According to Office of Management and Budget Director Jenifer O'Neal, speaking to the Senate Committee of the Whole mid-May, FirstBank and Banco Popular were calling for a statutory lien, a statutory waiver of sovereign immunity, the issuance of property taxes by June 1, and the pledging of income tax collections as a form of repayment." Informing the banks' demands is the territory's weak financial standing and dismal credit rating.

The terms were rejected by FEMA, which as part of the agreement that saw the federal agency providing hundreds of millions of dollars in Community Disaster Loans to the territory following Hurricanes Irma and Maria, must first grant its approval before the local government could secure additional borrowing. 

"... We continue to negotiate with the banks. I think we're waiting for our return term sheet from the banks before we go back again and finally secure the $60 million RAN," Governor Bryan said Thursday.

It is worth pointing out that the V.I. government has never defaulted on its obligations.
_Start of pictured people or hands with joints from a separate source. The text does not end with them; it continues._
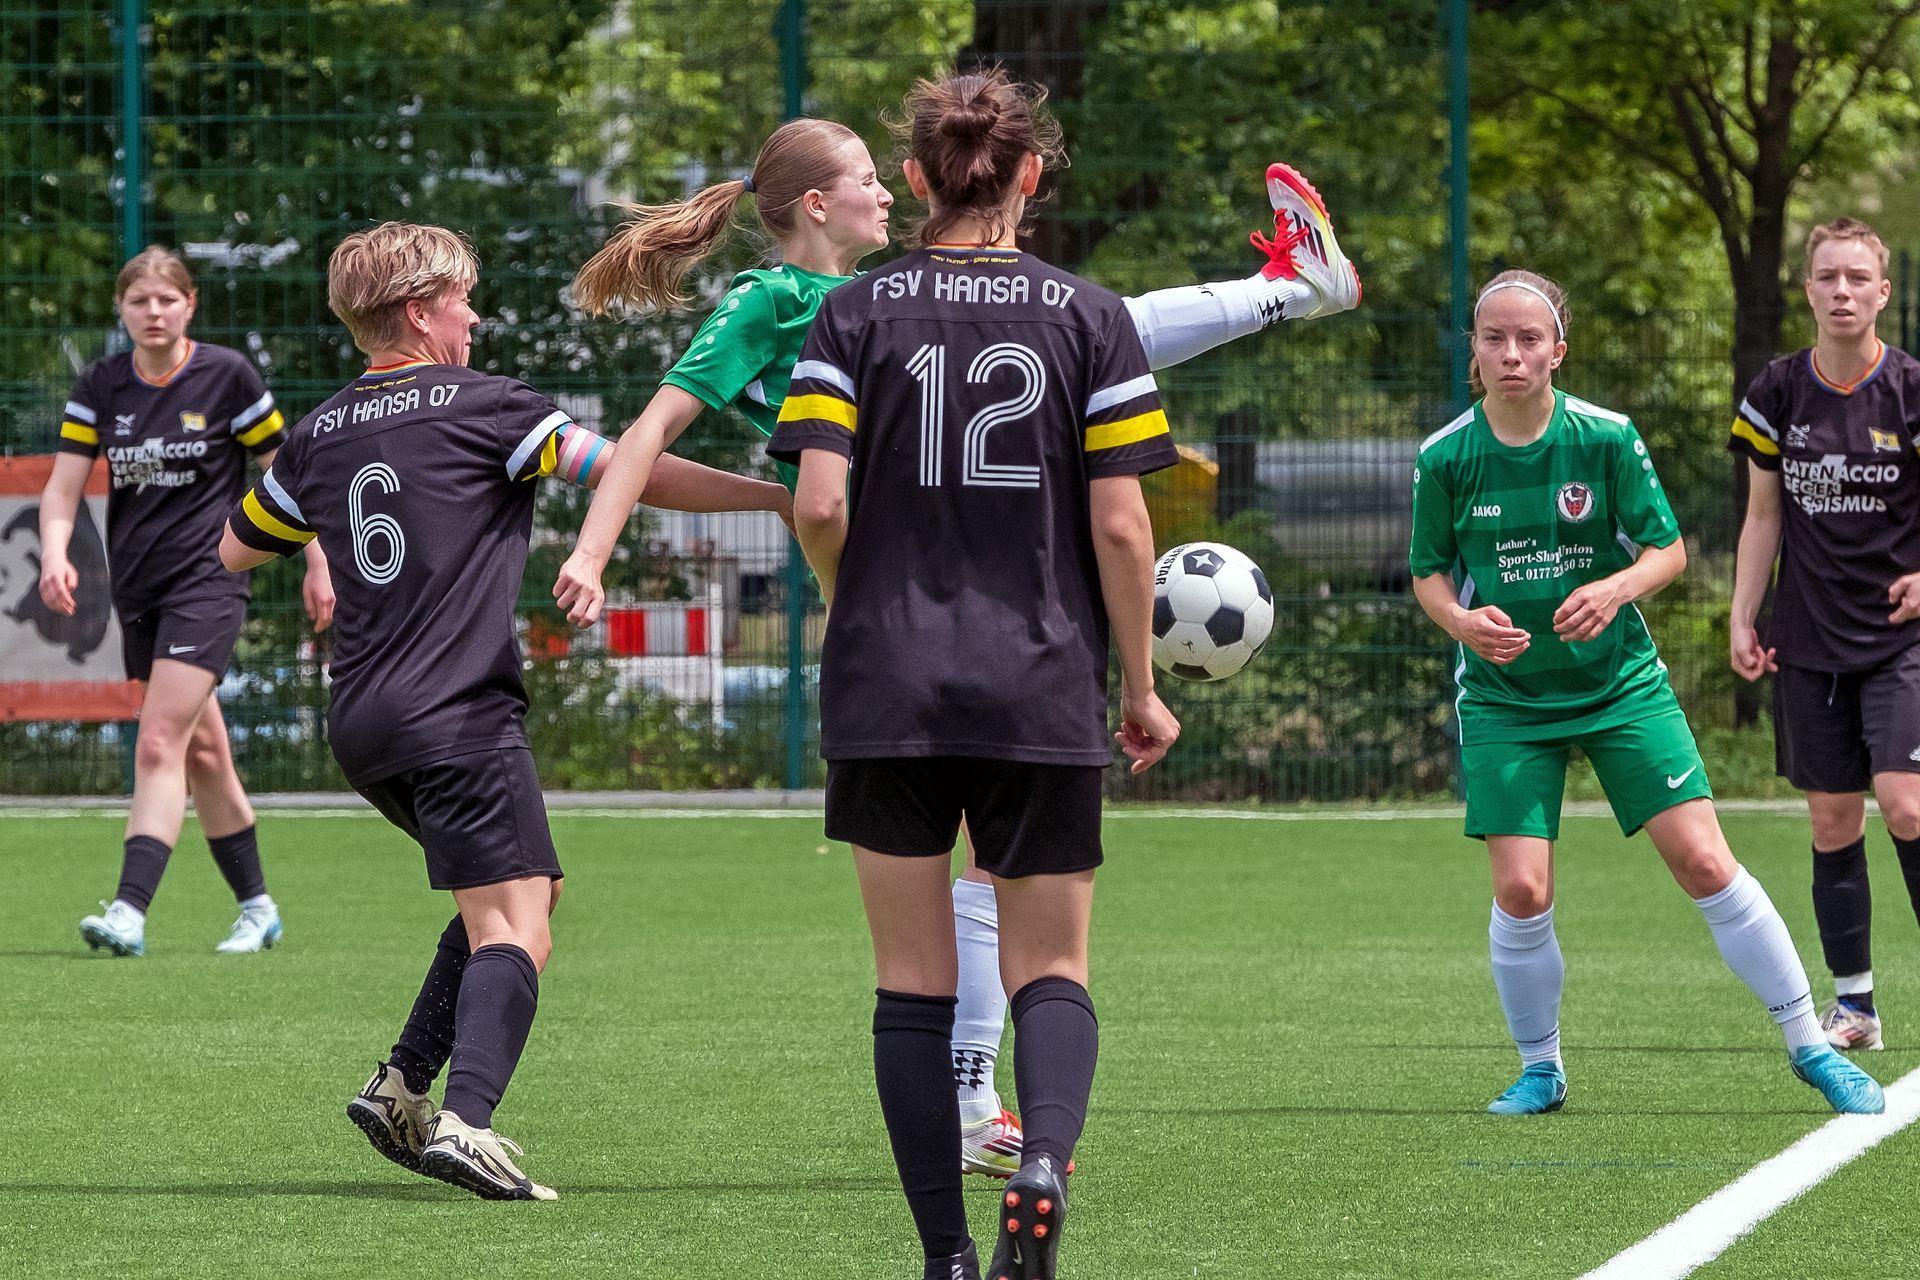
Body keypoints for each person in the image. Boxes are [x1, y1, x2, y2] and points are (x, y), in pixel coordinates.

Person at [557, 113, 1359, 1178]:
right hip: (901, 604)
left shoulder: (870, 302)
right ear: (816, 205)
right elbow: (648, 437)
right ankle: (1291, 289)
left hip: (938, 592)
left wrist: (781, 503)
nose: (887, 194)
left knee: (983, 867)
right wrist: (595, 551)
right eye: (865, 179)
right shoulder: (782, 303)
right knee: (1099, 326)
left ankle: (974, 1104)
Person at [219, 221, 787, 1201]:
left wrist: (323, 536)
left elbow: (237, 545)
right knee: (517, 925)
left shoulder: (316, 433)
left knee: (523, 896)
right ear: (418, 312)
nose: (474, 317)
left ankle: (402, 1085)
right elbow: (629, 466)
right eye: (462, 300)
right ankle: (468, 1125)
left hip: (364, 722)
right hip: (457, 713)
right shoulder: (486, 406)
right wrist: (771, 500)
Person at [764, 67, 1182, 1280]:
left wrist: (854, 607)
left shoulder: (853, 313)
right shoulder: (1090, 317)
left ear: (913, 177)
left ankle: (946, 1252)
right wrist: (1139, 684)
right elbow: (1122, 527)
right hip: (1040, 679)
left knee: (912, 983)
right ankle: (1041, 1160)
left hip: (889, 681)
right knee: (1051, 966)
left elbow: (818, 503)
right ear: (1030, 174)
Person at [1409, 268, 1885, 1120]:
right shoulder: (1444, 457)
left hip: (1620, 685)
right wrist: (1461, 622)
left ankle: (1811, 1047)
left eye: (1528, 339)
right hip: (1507, 698)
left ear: (1558, 350)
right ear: (1473, 351)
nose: (1511, 354)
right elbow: (1428, 573)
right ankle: (1541, 1069)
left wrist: (1614, 589)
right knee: (1522, 890)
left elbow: (1668, 551)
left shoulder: (1605, 437)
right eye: (1494, 339)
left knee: (1704, 861)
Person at [40, 246, 330, 957]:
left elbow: (288, 476)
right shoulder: (102, 384)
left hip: (209, 580)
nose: (154, 312)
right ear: (121, 309)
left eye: (167, 299)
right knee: (202, 750)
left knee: (159, 740)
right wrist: (53, 553)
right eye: (139, 301)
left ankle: (129, 911)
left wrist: (319, 562)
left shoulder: (227, 376)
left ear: (189, 305)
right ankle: (258, 908)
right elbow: (63, 487)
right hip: (137, 588)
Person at [1729, 216, 1920, 1053]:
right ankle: (1856, 1008)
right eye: (1828, 277)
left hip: (1902, 637)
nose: (1843, 291)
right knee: (1834, 822)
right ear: (1807, 289)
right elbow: (1761, 516)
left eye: (1857, 278)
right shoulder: (1776, 392)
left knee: (1907, 804)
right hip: (1808, 637)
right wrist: (1743, 613)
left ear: (1883, 292)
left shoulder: (1911, 389)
However, that is little consolation for creditors whose only metric is the government's current financial standing, with a mounting debt load, a dying pension system and an economy badly damaged by the coronavirus pandemic. Exacerbating the problem, the territory's main product, tourism, sustained the hardest hit and is not projected to fully recover for while as cruise ship travel is expected to take years to recover, and travelers scale back on activities for a multitude of reasons: from fear of being infected with the coronavirus, and diminishing disposal income.